Nothing is stopping you when it comes to unleashing your creative side, use everything that you can get your hands on, think outside the box, don't be afraid to experiment. Making a calendar from scratch is an amazing opportunity to explore your artistic side, especially if you've been busy with work and responsibilities. This is a great excuse to do something creative, at the end of the day you are making it for the purpose of being more organized and having everything mapped out and planned. So make this time, the best time possible, be free and create!
Mix and match
Since there are absolutely no rules when making any diy project at home, what's stopping you from making the ultimate, super personal calendar! If you have basic knowledge in photoshop, you can even modify the blank calendars you got online, add pictures of your loved ones and family, maybe your pets or anything you like, and then print it out. Or you can print the blank template right away and add pictures or polaroids later on by using some washi tape.
Also, you can even paint over the printed blank calendar, this is a good option for those who aren't as skilled, so you'll have a base to start, just dip in your paintbrush in some acrylic or watercolor paints (or whatever you have around the house) and go for it. This is a great way to start doing artsy projects while still having some form of direction and help.
Sure keeping your priorities at bay and making plans and notes for everything is important...but the heart of this project has to be your willingness to turn something as boring and blank as a calendar into something spectacular.
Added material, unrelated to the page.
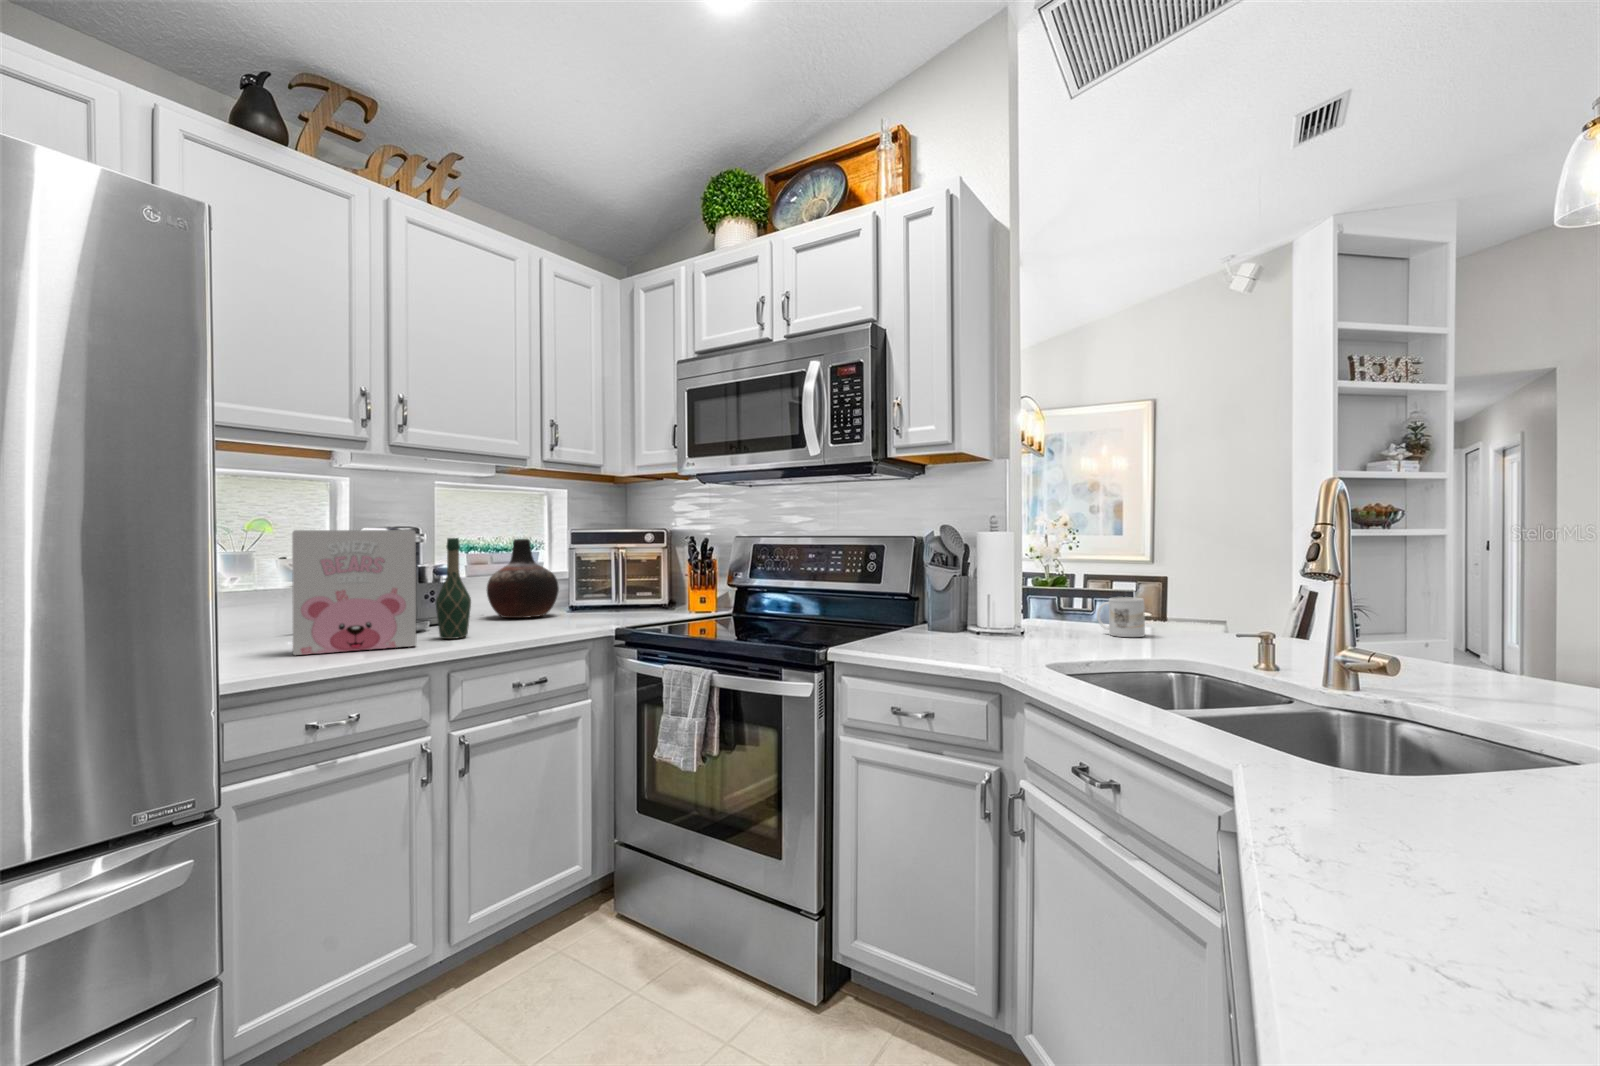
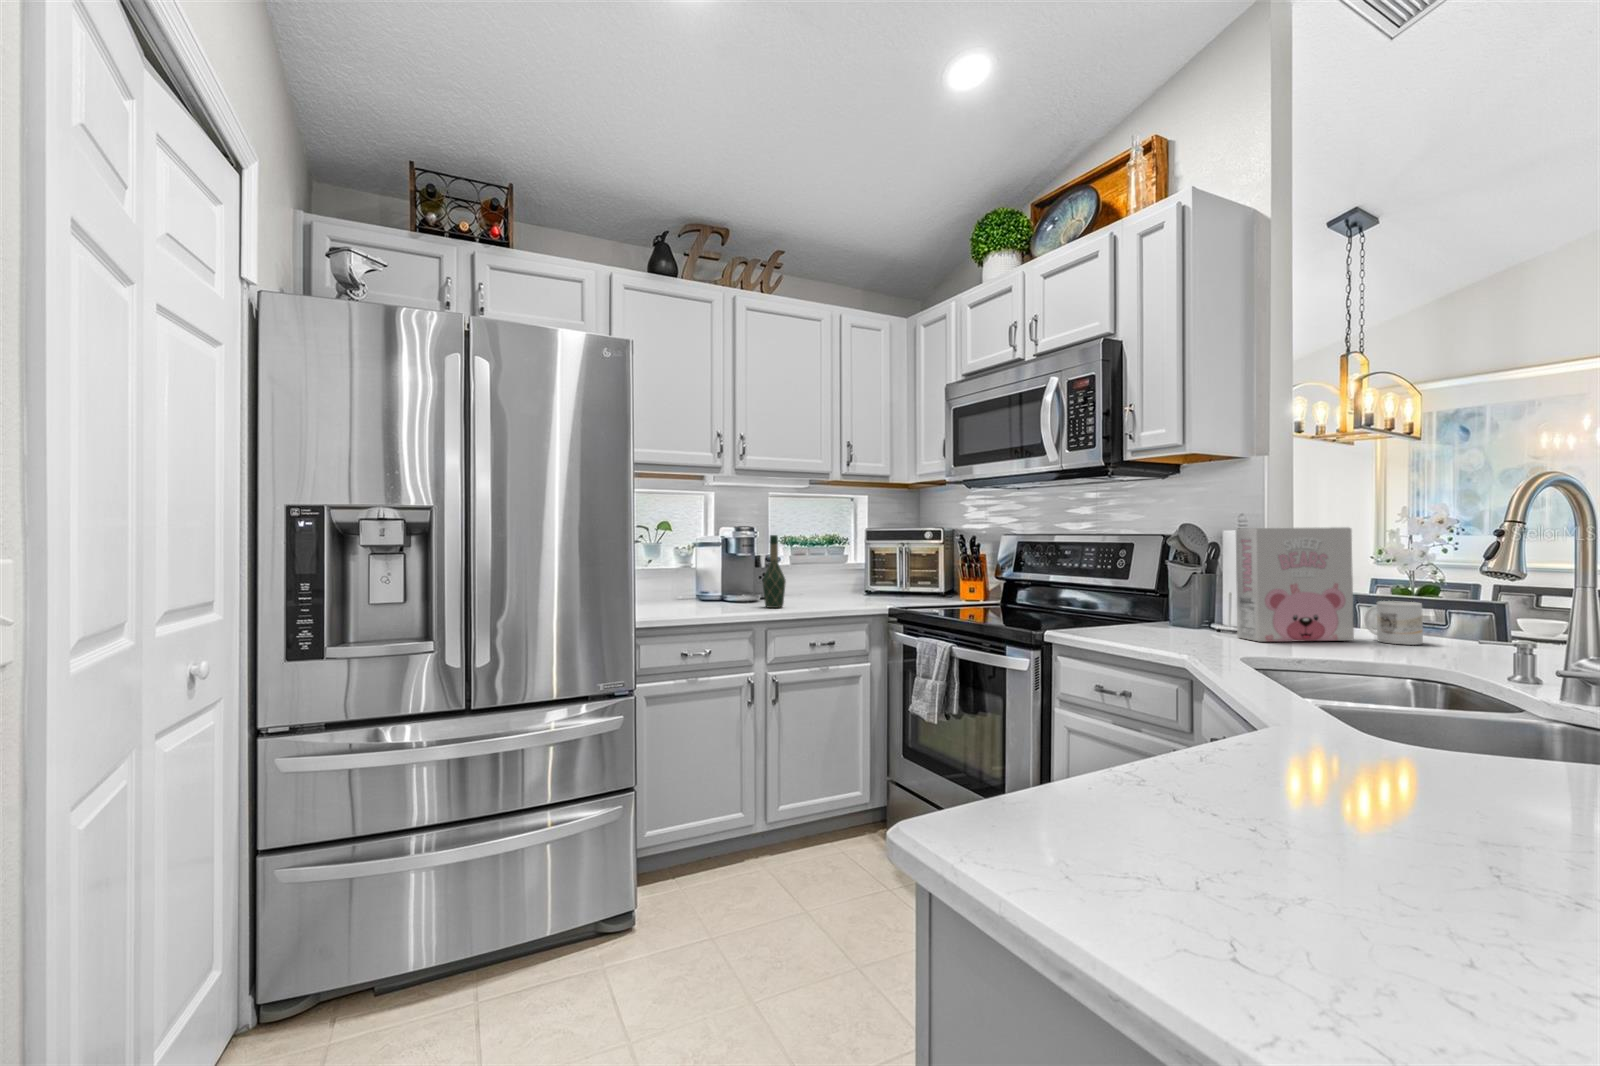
cereal box: present [292,530,416,655] -> present [1236,527,1354,642]
vase: present [487,539,559,618] -> none [806,536,858,597]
This calendar should proudly be up on your kitchen wall, so loud and colorful it just draws your attention to it.
If the calendar is decorated, personalized, and fun to look at, maybe it will inspire you to look forward to some events or responsibilities even if you didn't feel like it in the first place. So be creative and free, there are no rules so just go at it. With everything that happened this year, try to be positive and find little joys in seemingly insignificant things like diy calendars!